DATA PROVIDED -
══════
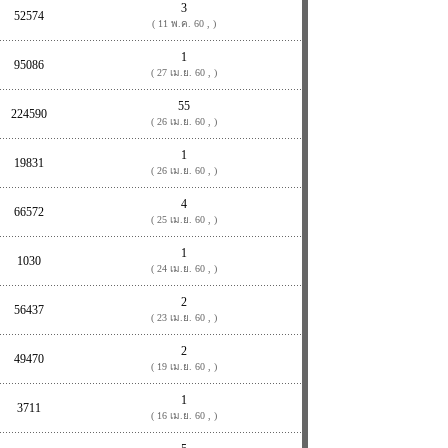
3
52574
( 11 พ.ค. 60 , )
1
95086
( 27 เม.ย. 60 , )
55
224590
( 26 เม.ย. 60 , )
1
19831
( 26 เม.ย. 60 , )
4
66572
( 25 เม.ย. 60 , )
1
1030
( 24 เม.ย. 60 , )
2
56437
( 23 เม.ย. 60 , )
2
49470
( 19 เม.ย. 60 , )
1
3711
( 16 เม.ย. 60 , )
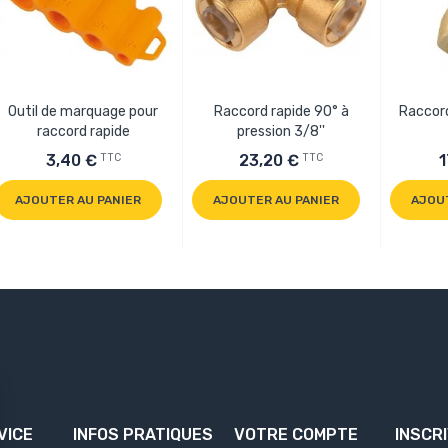
Outil de marquage pour
Raccord rapide 90° à
Raccord
raccord rapide
pression 3/8''
TTC
TTC
3,40 €
23,20 €
1
AJOUTER AU PANIER
AJOUTER AU PANIER
AJOU
VICE
INFOS PRATIQUES
VOTRE COMPTE
INSCR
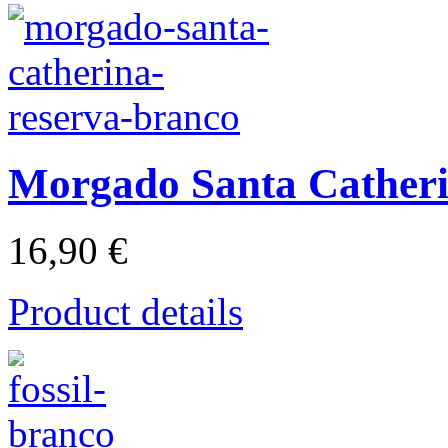
Morgado Santa Catheri
16,90 €
Product details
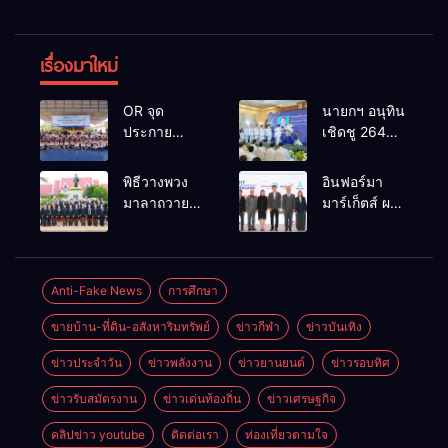
เรื่องมาใหม่
OR จุด
นายกฯ อนุทิน
ประกาย
เชิดชู 264
ศักยภาพ
กำนัน ผู้ใหญ่
เยาวชน ผ่าน
บ้านยอดเยี่ยม
พิธีวางพวง
อินฟอร์มา
กิจกรรม OR
มอบแหนบ
มาลาถวาย
มาร์เก็ตส์ ผนึก
Futsal Clinic
ทองคำ
ราชสักการะ
เครือข่าย
“รางวัล
เนื่องในวันรพี
ธุรกิจท่อง
เกียรติยศแห่ง
ประจำปี
เที่ยว-บริการ
การเสียสละ”
2569 และ
จัด Food &
Anti-Fake News
การศึกษา
การแข่งขัน
Hospitality
ขายบ้าน-ที่ดิน-อสังหาริมทรัพย์
ข่าวกีฬา
ข่าวบันเทิง
ฟุตบอลวันรพี
Thailand
เพื่อเชื่อม
2026 เชื่อม 4
ข่าวประจำวัน
ข่าวพลังงาน
ข่าวยานยนต์
ข่าวรอบทิศ
ความสัมพันธ์
งานใหญ่
อันดีของ
สร้างโอกาส
ข่าวรับสมัตรงาน
ข่าวเด่นท้องถิ่น
ข่าวเศรษฐกิจ
หน่วยงานใน
ธุรกิจครบ
กระบวนการ
วงจร ด้วยครับ
คลิปข่าว youtube
ติดต่อเรา
ท่องเที่ยวตามใจ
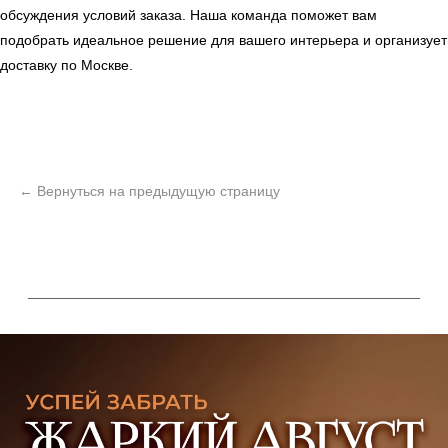
обсуждения условий заказа. Наша команда поможет вам
подобрать идеальное решение для вашего интерьера и организует
доставку по Москве.
ь
Офисная мебель
Мебель
Сантехника
О нас
Декор
Свет
БФ Возрождение
Блог
Ковры
Панели
Монтаж
Контакты
Оплата и доставка
Ежедневно, с 10:00 до 21:00
+7 (499) 916-60-66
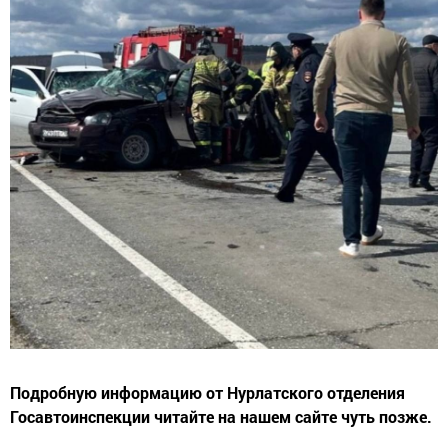
Подробную информацию от Нурлатского отделения
Госавтоинспекции читайте на нашем сайте чуть позже.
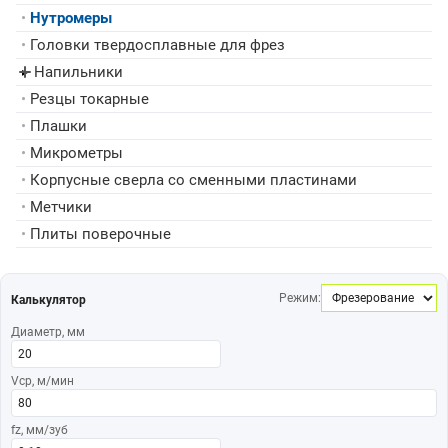
•
Нутромеры
•
Головки твердосплавные для фрез
Напильники
▸
•
Резцы токарные
•
Плашки
•
Микрометры
•
Корпусные сверла со сменными пластинами
•
Метчики
•
Плиты поверочные
Режим:
Калькулятор
Диаметр, мм
Vср, м/мин
fz, мм/зуб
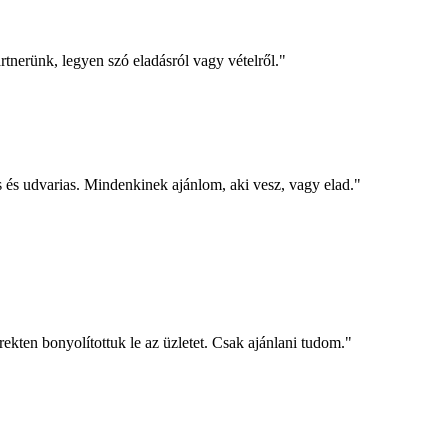
tnerünk, legyen szó eladásról vagy vételről."
 és udvarias. Mindenkinek ajánlom, aki vesz, vagy elad.
"
kten bonyolítottuk le az üzletet. Csak ajánlani tudom.
"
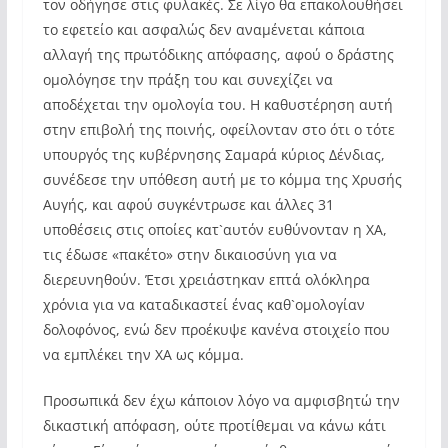
τον οδήγησε στις φυλακές. Σε λίγο θα επακολουθήσει
το εφετείο και ασφαλώς δεν αναμένεται κάποια
αλλαγή της πρωτόδικης απόφασης, αφού ο δράστης
ομολόγησε την πράξη του και συνεχίζει να
αποδέχεται την ομολογία του. Η καθυστέρηση αυτή
στην επιβολή της ποινής, οφείλονταν στο ότι ο τότε
υπουργός της κυβέρνησης Σαμαρά κύριος Δένδιας,
συνέδεσε την υπόθεση αυτή με το κόμμα της Χρυσής
Αυγής, και αφού συγκέντρωσε και άλλες 31
υποθέσεις στις οποίες κατ`αυτόν ευθύνονταν η ΧΑ,
τις έδωσε «πακέτο» στην δικαιοσύνη για να
διερευνηθούν. Έτσι χρειάστηκαν επτά ολόκληρα
χρόνια για να καταδικαστεί ένας καθ`ομολογίαν
δολοφόνος, ενώ δεν προέκυψε κανένα στοιχείο που
να εμπλέκει την ΧΑ ως κόμμα.
Προσωπικά δεν έχω κάποιον λόγο να αμφισβητώ την
δικαστική απόφαση, ούτε προτίθεμαι να κάνω κάτι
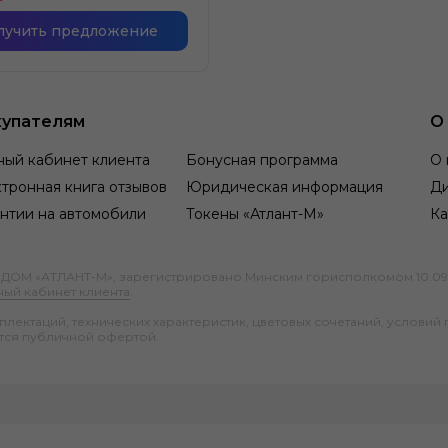
лучить предложение
упателям
О
ный кабинет клиента
Бонусная программа
О 
тронная книга отзывов
Юридическая информация
Д
нтии на автомобили
Токены «Атлант-М»
Ка
М «АТЛАНТ-М», зарегистрировано Минским горисполкомом 10.09.1991
ный кабинет клиента
.
ектаций, технических характеристик, цветовых сочетаний, условий 
тся публичной офертой.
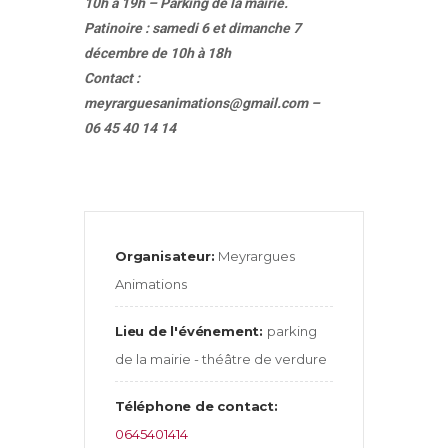
10h à 19h – Parking de la mairie.
P
atinoire : samedi 6 et dimanche 7
décembre de 10h à 18h
Contact :
meyrarguesanimations@gmail.com –
06 45 40 14 14
Organisateur:
Meyrargues
Animations
Lieu de l'événement:
parking
de la mairie - théâtre de verdure
Téléphone de contact:
0645401414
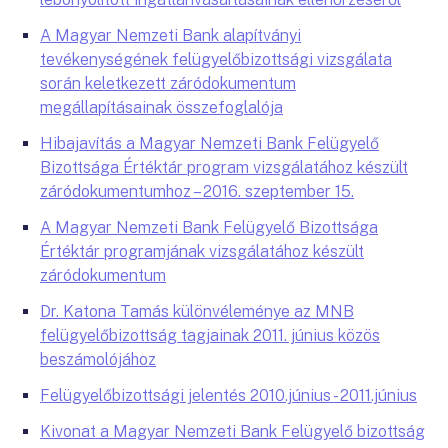
A Magyar Nemzeti Bank alapítványi
tevékenységének felügyelőbizottsági vizsgálata
során keletkezett záródokumentum
megállapításainak összefoglalója
Hibajavítás a Magyar Nemzeti Bank Felügyelő
Bizottsága Értéktár program vizsgálatához készült
záródokumentumhoz – 2016. szeptember 15.
A Magyar Nemzeti Bank Felügyelő Bizottsága
Értéktár programjának vizsgálatához készült
záródokumentum
Dr. Katona Tamás különvéleménye az MNB
felügyelőbizottság tagjainak 2011. június közös
beszámolójához
Felügyelőbizottsági jelentés 2010.június - 2011.június
Kivonat a Magyar Nemzeti Bank Felügyelő bizottság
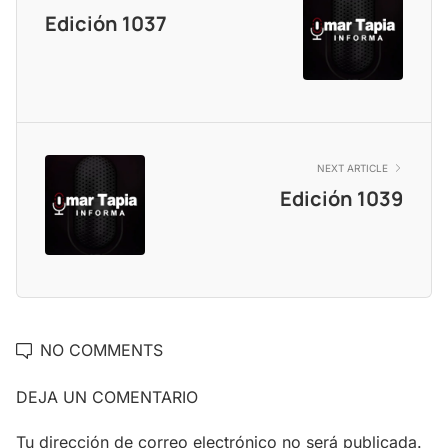
Edición 1037
NEXT ARTICLE
Edición 1039
NO COMMENTS
DEJA UN COMENTARIO
Tu dirección de correo electrónico no será publicada.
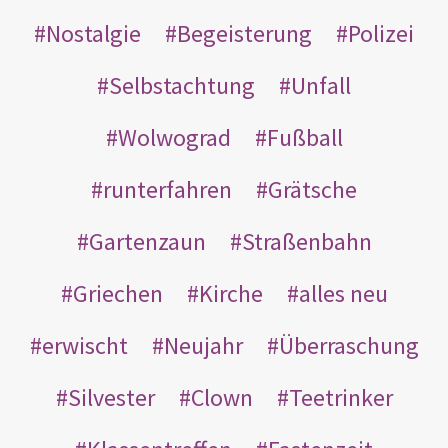
Nostalgie
Begeisterung
Polizei
Selbstachtung
Unfall
Wolwograd
Fußball
runterfahren
Grätsche
Gartenzaun
Straßenbahn
Griechen
Kirche
alles neu
erwischt
Neujahr
Überraschung
Silvester
Clown
Teetrinker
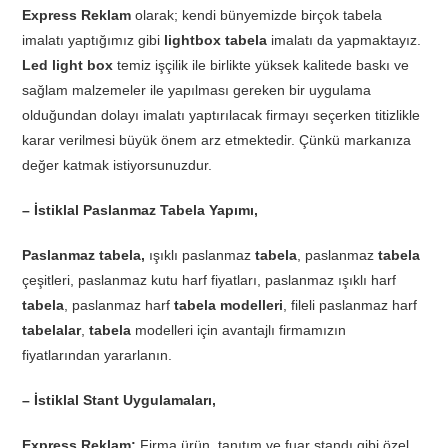
Express Reklam
olarak; kendi bünyemizde birçok tabela
imalatı yaptığımız gibi
lightbox tabela
imalatı da yapmaktayız.
Led light box
temiz işçilik ile birlikte yüksek kalitede baskı ve
sağlam malzemeler ile yapılması gereken bir uygulama
olduğundan dolayı imalatı yaptırılacak firmayı seçerken titizlikle
karar verilmesi büyük önem arz etmektedir. Çünkü markanıza
değer katmak istiyorsunuzdur.
– İstiklal Paslanmaz Tabela Yapımı,
Paslanmaz tabela,
ışıklı paslanmaz
tabela
, paslanmaz
tabela
çeşitleri, paslanmaz kutu harf fiyatları, paslanmaz ışıklı harf
tabela
, paslanmaz harf
tabela modelleri
, fileli paslanmaz harf
tabelalar
,
tabela
modelleri için avantajlı firmamızın
fiyatlarından yararlanın.
– İstiklal Stant Uygulamaları,
Express Reklam;
Firma ürün, tanıtım ve fuar standı gibi özel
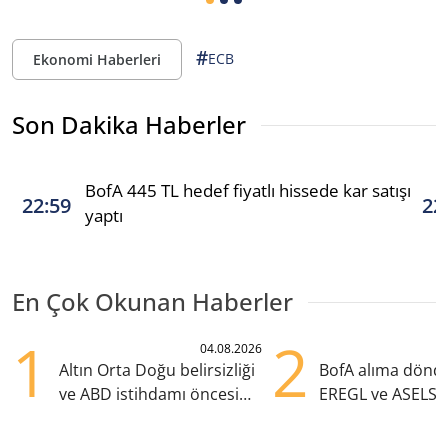
#
ECB
Ekonomi Haberleri
Son Dakika Haberler
BofA 445 TL hedef fiyatlı hissede kar satışı
22:59
22
yaptı
En Çok Okunan Haberler
1
2
04.08.2026
Altın Orta Doğu belirsizliği
BofA alıma dönd
ve ABD istihdamı öncesi
EREGL ve ASELS 
yükselişte
eklendi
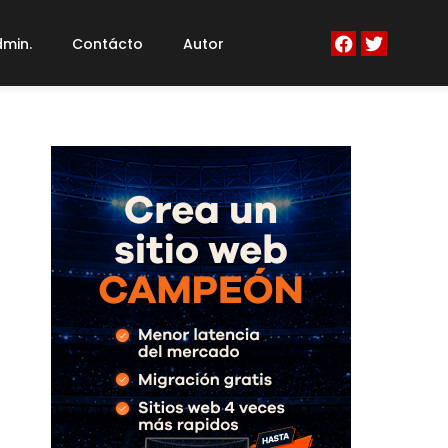
min.
Contácto
Autor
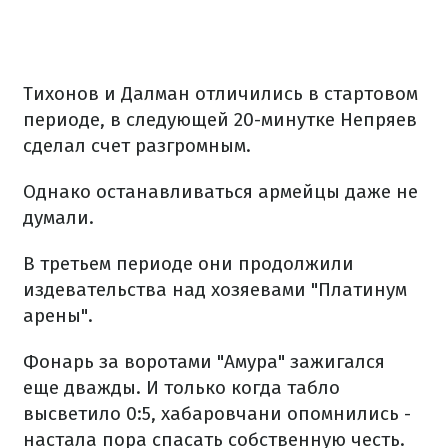
Тихонов и Далман отличились в стартовом
периоде, в следующей 20-минутке Непряев
сделал счет разгромным.
Однако останавливаться армейцы даже не
думали.
В третьем периоде они продолжили
издевательства над хозяевами "Платинум
арены".
Фонарь за воротами "Амура" зажигался
еще дважды. И только когда табло
высветило 0:5, хабаровчани опомнились -
настала пора спасать собственную честь.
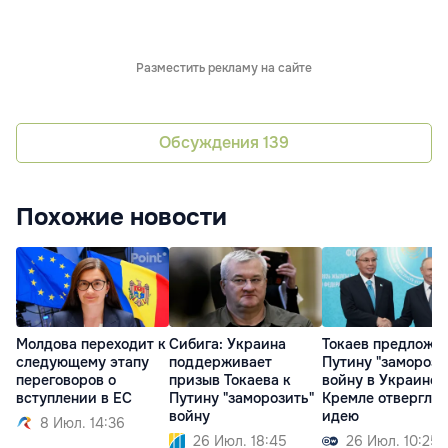
Разместить рекламу на сайте
Обсуждения
139
Похожие новости
Молдова переходит к
Сибига: Украина
Токаев предложи
следующему этапу
поддерживает
Путину "заморози
переговоров о
призыв Токаева к
войну в Украине, 
вступлении в ЕС
Путину "заморозить"
Кремле отвергли
войну
идею
8 Июл. 14:36
26 Июл. 18:45
26 Июл. 10:25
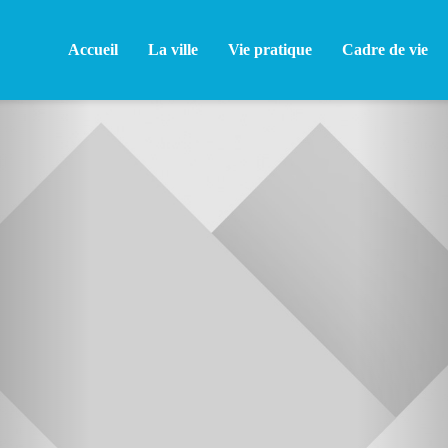
Accueil
La ville
Vie pratique
Cadre de vie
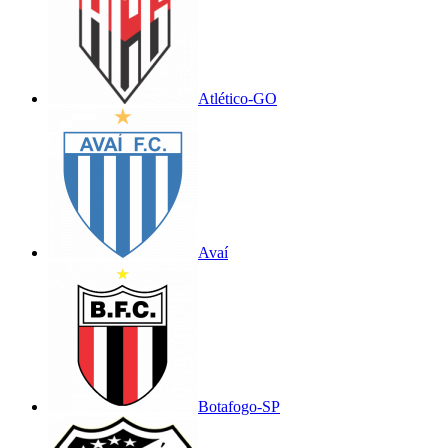
Atlético-GO
Avaí
Botafogo-SP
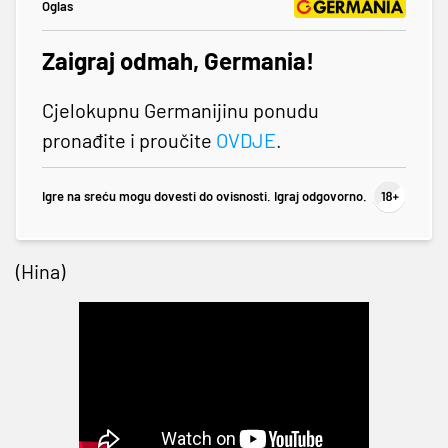
Oglas
Zaigraj odmah, Germania!
Cjelokupnu Germanijinu ponudu
pronađite i proučite
OVDJE
.
Igre na sreću mogu dovesti do ovisnosti. Igraj odgovorno.
(Hina)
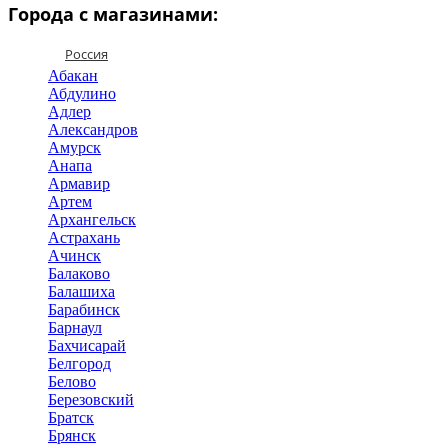
Города с магазинами:
Россия
Абакан
Абдулино
Адлер
Александров
Амурск
Анапа
Армавир
Артем
Архангельск
Астрахань
Ачинск
Балаково
Балашиха
Барабинск
Барнаул
Бахчисарай
Белгород
Белово
Березовский
Братск
Брянск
══════
Look through the material above for "gibi" and copy the lines that have it.

imalatı yaptığımız gibi
Firma ürün, tanıtım ve fuar standı gibi özel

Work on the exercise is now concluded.